- Testo da leggere -
Le tematiche sono più o meno le stesse, il riscatto, inteso qui come redenzione, l'amore sotto forma di medicina e l'America, un paese che nei suoi alti e bassi, inevitabilmente scuote e sposta, non sempre su binari comodi, la vita delle persone.
Cameron Crowe è questo, o lo si ama o lo si detesta, e lo è a dosi grandi così come a dosi piccole, quelle con cui lo abbiamo visto esporsi nei suoi ultimi due lavori. L'ultimo in assoluto è "Aloha: Sotto Il Cielo Delle Hawaii", che appunto sfrutta un percorso già calcato dal regista, per raccontare la storia di un militare costretto a vendere la propria anima ai privati miliardari e a lasciare l'esercito per reagire alla crisi economica mondiale del lontano 2008. Cambiato all'esterno, dove una missione di guerra gli ha compromesso parzialmente una gamba, ma soprattutto all'interno, per via di un cinismo e un disincanto sviluppati oltremisura, il ritorno nella sua vecchia terra - le Hawaii - per via di un incarico di lavoro, lo costringerà però a riprendere alcuni discorsi lasciati in sospeso e magari a ripristinare contatto con quella persona che era una volta e che adesso appare distante oltremisura sia a lui che agli affetti più cari. Altro giro, altra corsa, insomma, non esattamente necessaria o decisa, (come, al contrario, lo era stata per Tom Cruise, Orlando Bloom e Matt Damon) eppure scatenata dalla magia di un luogo in cui la leggenda e la metafora fanno da padroni, e in cui l'amore - colpa di una Emma Stone incorreggibile e di una Rachel McAdams che sa difendersi - ha il dovere di prenderti e di salvarti. Subito, ancora, per sempre.

- Elenco estratto -
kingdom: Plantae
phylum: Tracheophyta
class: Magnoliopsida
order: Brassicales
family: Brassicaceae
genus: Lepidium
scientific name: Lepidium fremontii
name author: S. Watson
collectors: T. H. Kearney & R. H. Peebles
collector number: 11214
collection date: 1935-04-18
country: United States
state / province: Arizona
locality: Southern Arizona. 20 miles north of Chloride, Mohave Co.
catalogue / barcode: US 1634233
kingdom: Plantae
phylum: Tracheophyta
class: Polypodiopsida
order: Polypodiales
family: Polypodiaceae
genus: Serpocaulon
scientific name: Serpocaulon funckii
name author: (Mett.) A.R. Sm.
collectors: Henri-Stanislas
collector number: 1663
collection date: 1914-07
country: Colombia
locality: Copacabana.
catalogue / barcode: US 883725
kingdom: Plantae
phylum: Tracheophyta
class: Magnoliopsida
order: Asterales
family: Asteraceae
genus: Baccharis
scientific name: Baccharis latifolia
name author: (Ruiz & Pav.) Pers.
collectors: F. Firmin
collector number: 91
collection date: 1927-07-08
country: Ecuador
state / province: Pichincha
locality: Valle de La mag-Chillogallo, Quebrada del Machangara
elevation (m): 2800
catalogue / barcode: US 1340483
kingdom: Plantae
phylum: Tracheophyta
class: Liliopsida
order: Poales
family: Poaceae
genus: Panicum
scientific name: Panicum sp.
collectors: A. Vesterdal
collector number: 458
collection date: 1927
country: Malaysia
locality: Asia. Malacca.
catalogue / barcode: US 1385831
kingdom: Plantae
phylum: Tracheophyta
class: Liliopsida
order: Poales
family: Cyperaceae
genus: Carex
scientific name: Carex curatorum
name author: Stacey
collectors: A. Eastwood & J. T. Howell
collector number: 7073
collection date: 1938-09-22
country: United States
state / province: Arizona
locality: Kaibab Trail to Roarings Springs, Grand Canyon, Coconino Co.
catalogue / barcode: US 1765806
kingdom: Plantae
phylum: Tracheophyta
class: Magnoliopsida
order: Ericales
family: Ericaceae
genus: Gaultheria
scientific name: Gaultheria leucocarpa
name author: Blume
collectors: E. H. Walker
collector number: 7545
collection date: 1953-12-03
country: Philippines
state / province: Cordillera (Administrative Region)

- Cosa produrre -
Cita dalla recensione del film il brano che parte dalle parole "Le tematiche sono" e si ferma dopo "vita delle persone.".

- Risposta -
Le tematiche sono più o meno le stesse, il riscatto, inteso qui come redenzione, l'amore sotto forma di medicina e l'America, un paese che nei suoi alti e bassi, inevitabilmente scuote e sposta, non sempre su binari comodi, la vita delle persone.